Leveraging Volatility in your Favor
- Creative Season
- Jan 4, 2023
- 3 min read
Crypto assets are considered risky because of their volatility. But what if you can learn to leverage it in your favor? The Volatility Harvesting (VH) strategy does exactly that! Rebalancing that aims to buy low and sell high can harvest excess returns from the volatility of the underlying assets. Portfolio managers can harvest more volatility through rebalancing as the volatility of individual assets increases.
We look at how you can benefit from volatility.
Limits of Dollar Cost Averaging
Dollar-cost averaging (DCA) is a widespread technique consisting of buying a certain amount of tokens periodically, regardless of price.
Example: I want to invest $10,000 in Bitcoin. I buy $100 worth of Bitcoin every day for 100 days; that is it. The rationale?! I don’t know what the price will do. It can go a little bit up, then down; who knows? So, I split my buy order into lots of little orders. If the price trends are down, I will get a more favorable average purchase price.
In this case, DCA is a technique more than a strategy, as it does not tell you when to sell or at least rebalance your holdings. It is just a technique that helps you accumulate tokens.
Principles Behind Volatility Harvesting
Volatility harvesting is a concept that gigabrain mathematician Claude Shannon elaborated on. The strategy that can be derived is an extension and generalization of DCA.
Example: Imagine a token going up and down continuously, staying around some value. For instance, buy a token at $100, then the next day token price will be $101, $99, $101, and so on. In this case, you are not having any return on your investment.
However, what happens if you instead rebalance the portfolio?
You started with $100. When the token goes up by $1, you sell one dollar equivalent of the token. You know, have $100 invested in tokens and $1 in cash. When the price goes down to $99, your portfolio value will be $100: $99, the value of the token plus $1 in cash!
The difference is that when you buy and hold, it is down $1, while the portfolio is flat. When the price goes up again to $101, you sell $1 worth of the token, and your portfolio is now worth $102! The nice thing is that if the price drops, let us say to 97$; we have some cash to buy lower.
If volatility is higher, the effect of rebalancing is even more powerful. Think about what happens to a rebalanced portfolio for a token that moves to $110, then $90, then again to $110.

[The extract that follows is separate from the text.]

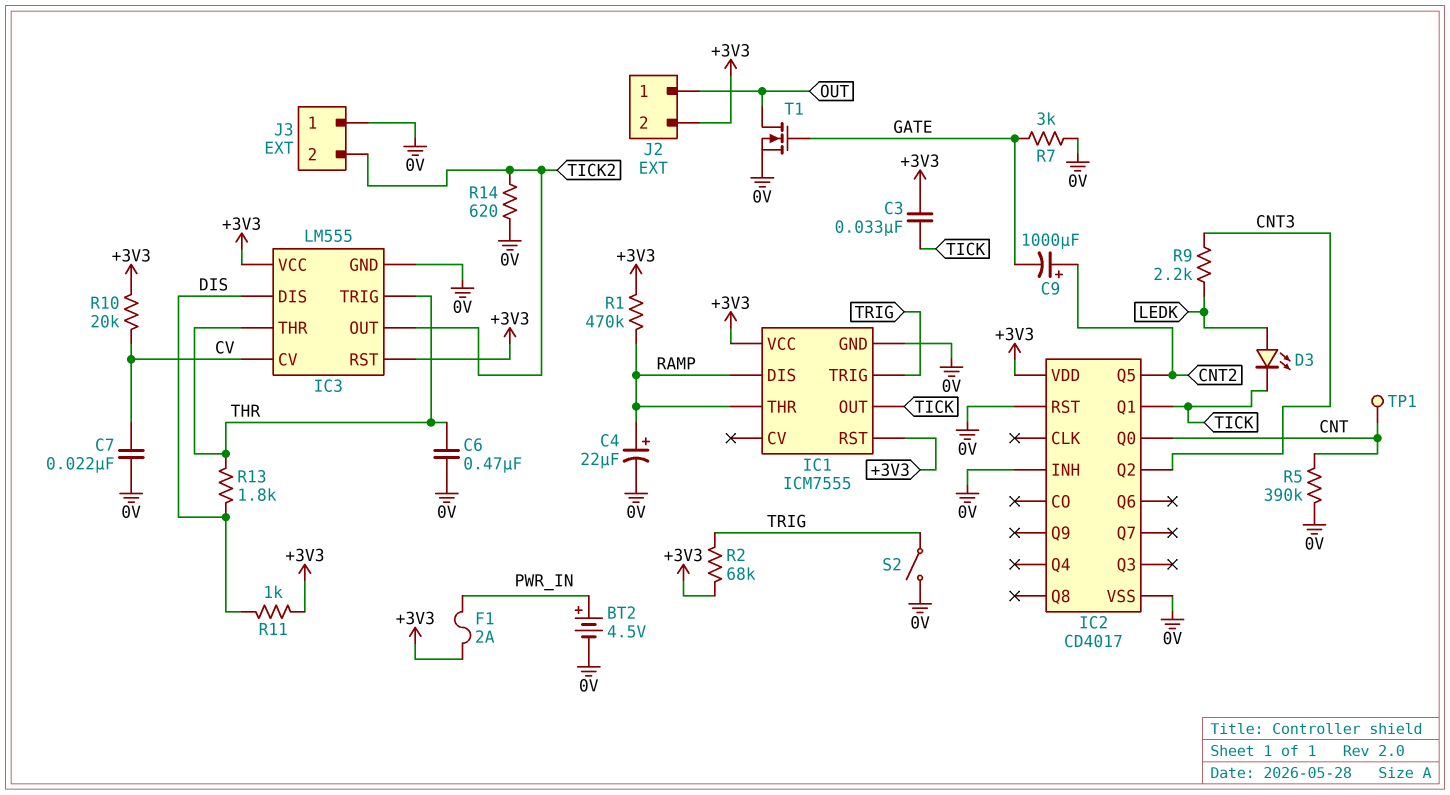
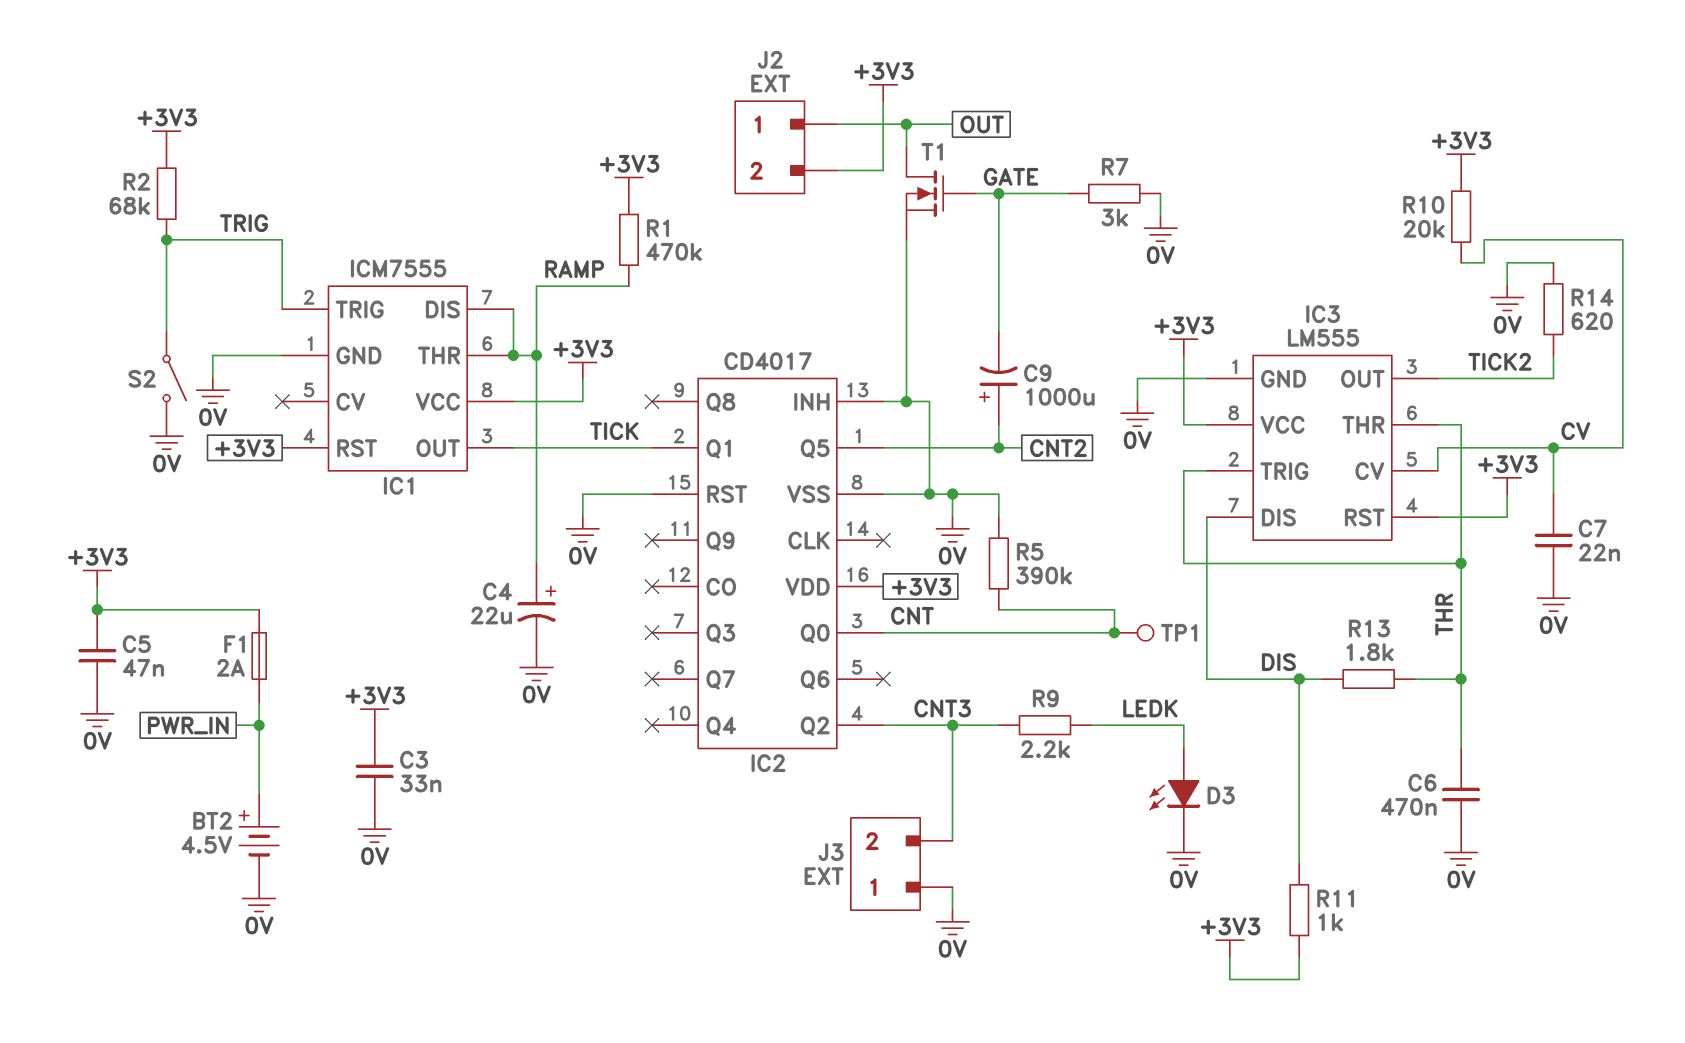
C3: 33nF (+3V3, TICK) -> 33nF (+3V3, 0V)
C5: none -> 47nF (+3V3, 0V)
D3: LED (A LEDK, K TICK) -> LED (A LEDK, K 0V)
J3 pin 2: TICK2 -> CNT3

The major takeaways from this strategy are;
It is essential to rebalance the portfolio
It is helpful to have some cash in the portfolio.
The VH strategy has two parameters: the weight of cash and the rebalancing threshold.
Lowering the rebalancing threshold leads to more frequent rebalancing and higher trading fees. I think 50% and 5% are suitable parameters, working fine, but you are free to experiment. You can apply the strategy also to a diversified basket of tokens—the same rules.
Final Thoughts
Volatility, in most cases, is a nightmare to traders. However, we can always use it to our advantage. Its main benefits include the stance that it buys low and sells high. Additionally, it never runs out of cash.
Lastly, the strategy outperforms buy and hold in two of three scenarios.
Now, volatility becomes your friend.